• [Records shown]
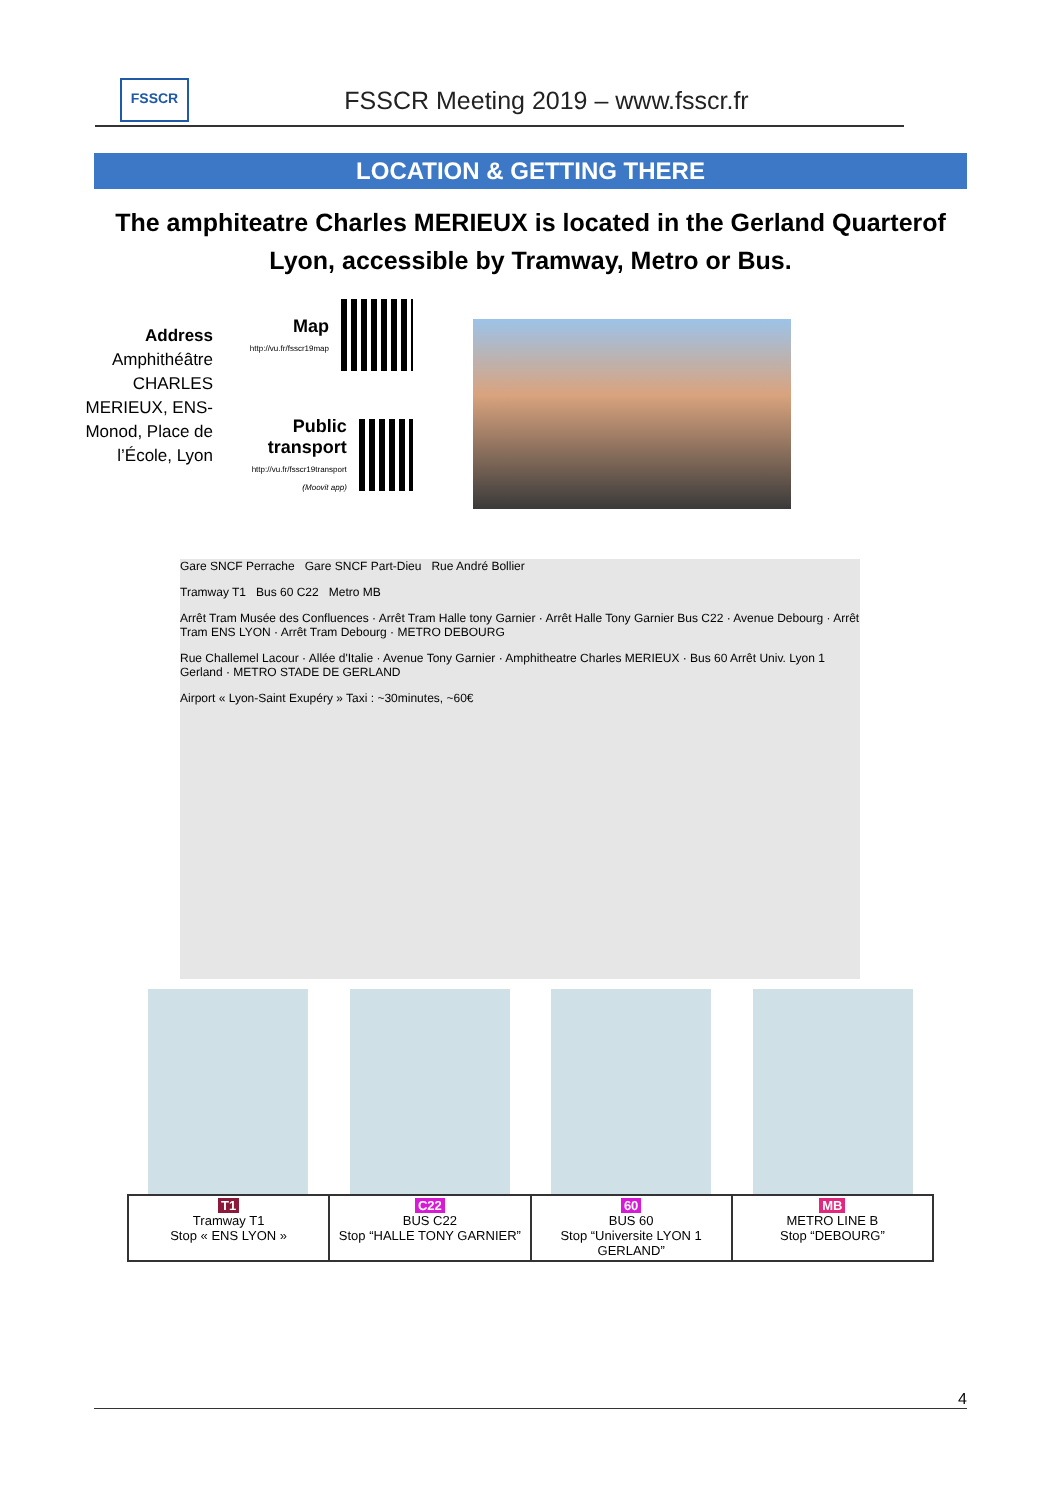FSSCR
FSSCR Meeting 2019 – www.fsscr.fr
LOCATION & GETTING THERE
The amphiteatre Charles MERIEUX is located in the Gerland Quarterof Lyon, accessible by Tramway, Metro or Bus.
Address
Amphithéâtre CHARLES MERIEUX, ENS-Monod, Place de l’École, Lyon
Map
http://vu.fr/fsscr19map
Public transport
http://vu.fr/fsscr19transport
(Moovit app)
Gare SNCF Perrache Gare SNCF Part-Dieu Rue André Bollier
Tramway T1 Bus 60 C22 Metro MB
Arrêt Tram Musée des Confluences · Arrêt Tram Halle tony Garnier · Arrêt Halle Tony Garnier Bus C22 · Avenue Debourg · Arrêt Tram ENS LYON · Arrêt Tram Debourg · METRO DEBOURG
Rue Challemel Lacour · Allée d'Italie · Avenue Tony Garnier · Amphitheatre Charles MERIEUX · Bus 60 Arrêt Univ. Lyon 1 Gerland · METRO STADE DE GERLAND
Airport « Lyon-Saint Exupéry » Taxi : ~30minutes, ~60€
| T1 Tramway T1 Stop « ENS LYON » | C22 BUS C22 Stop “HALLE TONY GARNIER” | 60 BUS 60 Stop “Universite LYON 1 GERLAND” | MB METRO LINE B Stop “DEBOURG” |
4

---

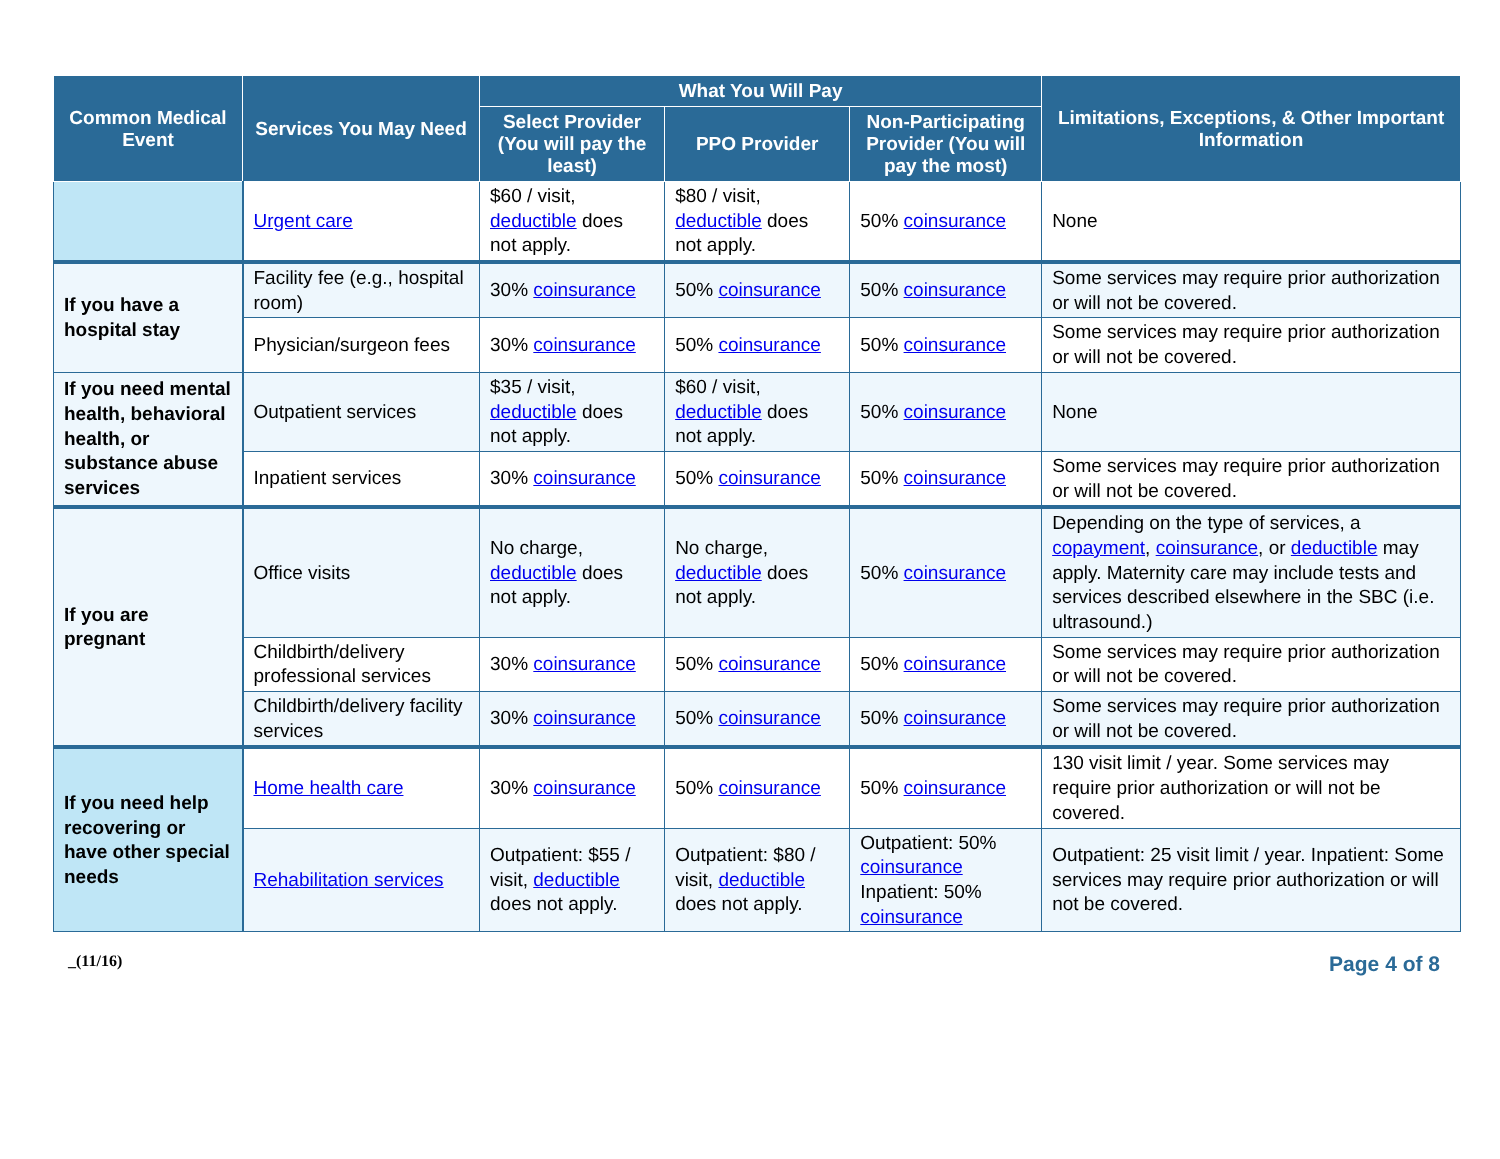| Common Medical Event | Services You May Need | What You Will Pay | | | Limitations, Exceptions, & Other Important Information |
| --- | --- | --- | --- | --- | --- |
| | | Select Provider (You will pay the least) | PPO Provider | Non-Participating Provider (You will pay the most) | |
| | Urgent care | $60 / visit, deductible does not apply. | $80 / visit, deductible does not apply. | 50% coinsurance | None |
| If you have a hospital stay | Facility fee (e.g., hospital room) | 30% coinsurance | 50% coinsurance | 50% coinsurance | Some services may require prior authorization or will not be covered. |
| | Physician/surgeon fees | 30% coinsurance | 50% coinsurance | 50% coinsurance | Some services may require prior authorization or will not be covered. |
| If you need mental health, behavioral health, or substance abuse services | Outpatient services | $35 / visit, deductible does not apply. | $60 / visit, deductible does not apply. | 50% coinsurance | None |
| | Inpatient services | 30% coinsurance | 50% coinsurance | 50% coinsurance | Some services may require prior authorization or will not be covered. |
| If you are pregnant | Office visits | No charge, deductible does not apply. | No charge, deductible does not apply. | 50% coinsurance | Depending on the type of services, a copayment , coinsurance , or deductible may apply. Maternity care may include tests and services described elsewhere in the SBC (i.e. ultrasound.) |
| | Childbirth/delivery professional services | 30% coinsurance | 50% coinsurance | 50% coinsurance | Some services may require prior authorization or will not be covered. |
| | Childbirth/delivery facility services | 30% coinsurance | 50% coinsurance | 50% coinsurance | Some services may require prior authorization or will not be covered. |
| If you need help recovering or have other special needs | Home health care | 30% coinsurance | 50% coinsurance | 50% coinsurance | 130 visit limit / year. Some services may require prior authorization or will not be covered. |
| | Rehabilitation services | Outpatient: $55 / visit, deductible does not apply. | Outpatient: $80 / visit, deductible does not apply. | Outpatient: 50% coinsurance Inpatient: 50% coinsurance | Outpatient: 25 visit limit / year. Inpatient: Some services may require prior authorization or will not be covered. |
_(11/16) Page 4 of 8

• [Work item] Go through the material and copy each line that contains "deductible".

• [Response for this exercise]
| | Urgent care | $60 / visit, deductible does not apply. | $80 / visit, deductible does not apply. | 50% coinsurance | None |
| If you need mental health, behavioral health, or substance abuse services | Outpatient services | $35 / visit, deductible does not apply. | $60 / visit, deductible does not apply. | 50% coinsurance | None |
| If you are pregnant | Office visits | No charge, deductible does not apply. | No charge, deductible does not apply. | 50% coinsurance | Depending on the type of services, a copayment , coinsurance , or deductible may apply. Maternity care may include tests and services described elsewhere in the SBC (i.e. ultrasound.) |
| | Rehabilitation services | Outpatient: $55 / visit, deductible does not apply. | Outpatient: $80 / visit, deductible does not apply. | Outpatient: 50% coinsurance Inpatient: 50% coinsurance | Outpatient: 25 visit limit / year. Inpatient: Some services may require prior authorization or will not be covered. |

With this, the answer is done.